What's The Right Thing To Do?
Thanks to modern medical technology we are enabling people to live longer yet many of those lives are compromised and the people whose lives have been prolonged require continual social and medical support.
This raises questions like how long should we keep people alive? In some countries voluntary euthanasia has been legalised giving people who still have their mental faculties intact can choose to move on yet all around the world there are a great many people being kept alive even though they have very little cognizance of life and that maintenance of their lives is more to do with the emotional attachments of family members.
Michael Sandel in the video below raises this issue and looks at the economic and social costs.
PUTTING A PRICE TAG ON LIFE
Today, companies and governments often use Jeremy Benthams utilitarian logic under the name of cost-benefit analysis. Sandel presents some contemporary cases in which cost-benefit analysis was used to put a dollar value on human life. The cases give rise to several objections to the utilitarian logic of seeking the greatest good for the greatest number. Should we always give more weight to the happiness of a majority, even if the majority is cruel or ignoble? Is it possible to sum up and compare all values using a common measure like money?
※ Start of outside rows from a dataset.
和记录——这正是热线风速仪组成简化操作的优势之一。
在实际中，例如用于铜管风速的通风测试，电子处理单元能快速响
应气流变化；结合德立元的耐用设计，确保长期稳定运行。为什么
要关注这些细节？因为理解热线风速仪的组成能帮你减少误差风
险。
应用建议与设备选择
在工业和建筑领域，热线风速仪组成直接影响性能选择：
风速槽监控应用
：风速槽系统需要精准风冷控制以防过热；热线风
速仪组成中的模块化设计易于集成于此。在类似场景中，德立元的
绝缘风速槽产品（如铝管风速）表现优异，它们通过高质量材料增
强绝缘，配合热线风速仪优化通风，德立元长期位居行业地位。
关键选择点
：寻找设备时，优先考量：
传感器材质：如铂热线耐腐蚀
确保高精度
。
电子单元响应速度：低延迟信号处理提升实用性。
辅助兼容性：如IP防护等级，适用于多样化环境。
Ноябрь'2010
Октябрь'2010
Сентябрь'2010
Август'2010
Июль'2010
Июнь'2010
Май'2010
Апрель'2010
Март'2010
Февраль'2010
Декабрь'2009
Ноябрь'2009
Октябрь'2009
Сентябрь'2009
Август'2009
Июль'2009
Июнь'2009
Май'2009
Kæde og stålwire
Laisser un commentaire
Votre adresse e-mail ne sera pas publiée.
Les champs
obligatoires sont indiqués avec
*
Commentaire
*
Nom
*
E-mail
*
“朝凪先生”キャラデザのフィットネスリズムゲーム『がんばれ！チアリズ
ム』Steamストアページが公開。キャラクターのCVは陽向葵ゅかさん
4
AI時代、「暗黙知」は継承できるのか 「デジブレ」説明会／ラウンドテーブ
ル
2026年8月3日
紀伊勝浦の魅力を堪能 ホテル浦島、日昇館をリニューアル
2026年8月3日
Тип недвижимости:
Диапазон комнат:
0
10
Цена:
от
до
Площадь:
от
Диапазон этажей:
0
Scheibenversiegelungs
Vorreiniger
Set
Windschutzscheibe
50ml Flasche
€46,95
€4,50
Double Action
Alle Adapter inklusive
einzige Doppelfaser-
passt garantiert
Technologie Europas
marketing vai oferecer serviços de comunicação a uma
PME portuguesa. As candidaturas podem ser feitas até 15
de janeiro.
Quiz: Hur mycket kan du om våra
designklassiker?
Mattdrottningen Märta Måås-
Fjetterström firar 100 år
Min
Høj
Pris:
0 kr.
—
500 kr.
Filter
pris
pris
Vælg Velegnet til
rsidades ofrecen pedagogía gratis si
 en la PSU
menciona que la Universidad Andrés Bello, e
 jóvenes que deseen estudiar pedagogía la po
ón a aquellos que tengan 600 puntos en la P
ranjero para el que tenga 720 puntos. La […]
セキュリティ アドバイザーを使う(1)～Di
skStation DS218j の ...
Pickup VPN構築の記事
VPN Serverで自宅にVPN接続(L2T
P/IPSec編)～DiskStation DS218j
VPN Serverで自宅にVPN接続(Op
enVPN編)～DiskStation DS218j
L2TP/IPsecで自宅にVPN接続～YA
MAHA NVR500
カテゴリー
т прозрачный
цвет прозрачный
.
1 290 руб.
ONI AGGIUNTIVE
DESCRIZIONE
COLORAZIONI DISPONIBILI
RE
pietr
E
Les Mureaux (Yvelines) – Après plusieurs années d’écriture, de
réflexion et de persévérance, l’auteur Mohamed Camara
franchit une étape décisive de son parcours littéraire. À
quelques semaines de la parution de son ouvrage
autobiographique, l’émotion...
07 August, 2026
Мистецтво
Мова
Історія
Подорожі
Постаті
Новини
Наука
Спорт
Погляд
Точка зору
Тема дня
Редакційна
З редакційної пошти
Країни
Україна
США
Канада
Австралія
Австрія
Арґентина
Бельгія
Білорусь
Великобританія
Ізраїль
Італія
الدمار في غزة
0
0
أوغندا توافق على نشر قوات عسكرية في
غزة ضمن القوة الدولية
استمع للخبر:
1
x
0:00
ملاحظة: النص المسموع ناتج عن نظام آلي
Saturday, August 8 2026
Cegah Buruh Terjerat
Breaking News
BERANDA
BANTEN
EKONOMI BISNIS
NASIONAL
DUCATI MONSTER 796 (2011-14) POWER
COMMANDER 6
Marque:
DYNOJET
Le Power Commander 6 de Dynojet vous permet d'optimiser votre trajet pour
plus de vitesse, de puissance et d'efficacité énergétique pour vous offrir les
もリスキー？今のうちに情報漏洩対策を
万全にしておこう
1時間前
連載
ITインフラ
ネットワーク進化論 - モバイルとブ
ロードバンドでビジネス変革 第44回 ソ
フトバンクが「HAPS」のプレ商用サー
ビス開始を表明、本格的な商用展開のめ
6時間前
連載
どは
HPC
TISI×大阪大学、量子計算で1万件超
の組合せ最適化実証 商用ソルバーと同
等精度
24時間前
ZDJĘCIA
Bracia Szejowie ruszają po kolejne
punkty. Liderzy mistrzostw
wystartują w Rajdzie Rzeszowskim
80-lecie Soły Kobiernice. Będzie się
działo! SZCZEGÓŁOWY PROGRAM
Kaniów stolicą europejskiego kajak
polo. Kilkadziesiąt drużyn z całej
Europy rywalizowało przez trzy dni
Michael Sandel introduces J.S. Mill, a utilitarian philosopher who attempts to defend utilitarianism against the objections raised by critics of the doctrine. Mill argues that seeking the greatest good for the greatest number is compatible with protecting individual rights, and that utilitarianism can make room for a distinction between higher and lower pleasures. Mills idea is that the higher pleasure is always the pleasure preferred by a well-informed majority. Sandel tests this theory by playing video clips from three very different forms of entertainment: Shakespeares Hamlet, the reality show Fear Factor, and The Simpsons. Students debate which experience provides the higher pleasure, and whether Mills defence of utilitarianism is successful.